Wednesday, June 08, 2005

Northrop Frye, thank you.

The Fraser Institute's report on anti-American bias on the part of the CBC explains, at least to this Yank, a heck of a lot more about the mindset of that uniquely Canadian creature, the Liberal.
The report cites famed literary critic Northrop Frye's theory of the "garrison mentality."
From Frye's "Conclusion to a Literary History of Canada":
“...communities that provide all that their members have in the way of distinctively human values, and that are compelled to feel a great respect for the law and order that holds them together, yet confronted with a huge, unthinking, menacing, and formidable physical setting – such communities are bound to develop what we may provisionally call a garrison mentality....In such a society the
terror is not for the common enemy....The real terror comes when the individual feels himself becoming an individual, pulling away from the group, losing the sense of driving power that the group gives him, aware of a conflict within himself far subtler than the struggle of morality against evil.”
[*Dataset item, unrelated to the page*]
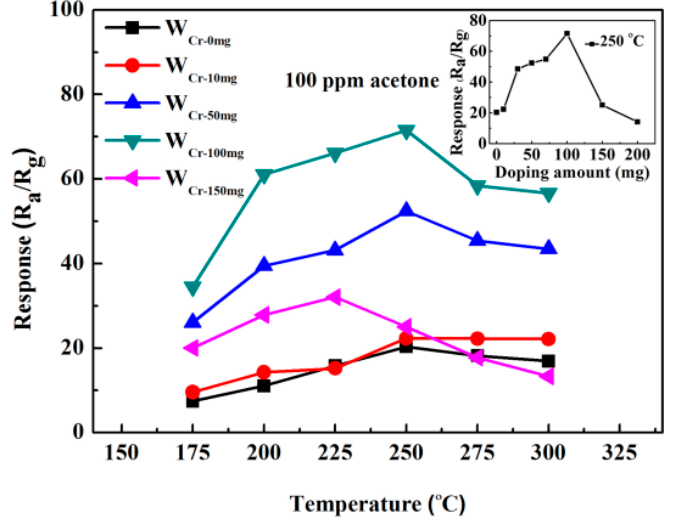
Figure 8. Responses of W Cr-0mg , W Cr-10mg , W Cr-50mg , W Cr-100mg and W Cr-150mg gas sensors as a function of the operating temperature, to 100 ppm acetone. (The inset image is the response of different Cr doping amount gas sensors to 100 ppm ethanol at 250 °C).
So the US of A isn't the real terror here. It's leaving the bosom of the Liberal universe that frightens these "garrison mentality" folks so.
The "garrison mentality" doesn't strive to provide a uniquely Canadian identity based on positives... instead, it focuses on certain USA characteristics which are not shared. An identity based on negatives isn't a very secure identity, now, is it?
This explains a lot.
This explains why a dramatically failing Medicare system is defended with the vigor of the Crusaders of yore; why the "conscience" promises hundreds of millions in aid in tsunami relief (most of which is no doubt tied up in the NDP budget promises, 'coz not a penny appears to have made it into the disaster zone); and a lot more.
This explains why corruption that would make Tammany Hall and the Chicago machine look like exemplars of public service is tolerated.
It's almost as if because blunt honesty is an American trait, stealthy dishonesty must be a Canadian trait in the minds of the "garrison mentality"-bound.
Can anyone come up with a better explanation?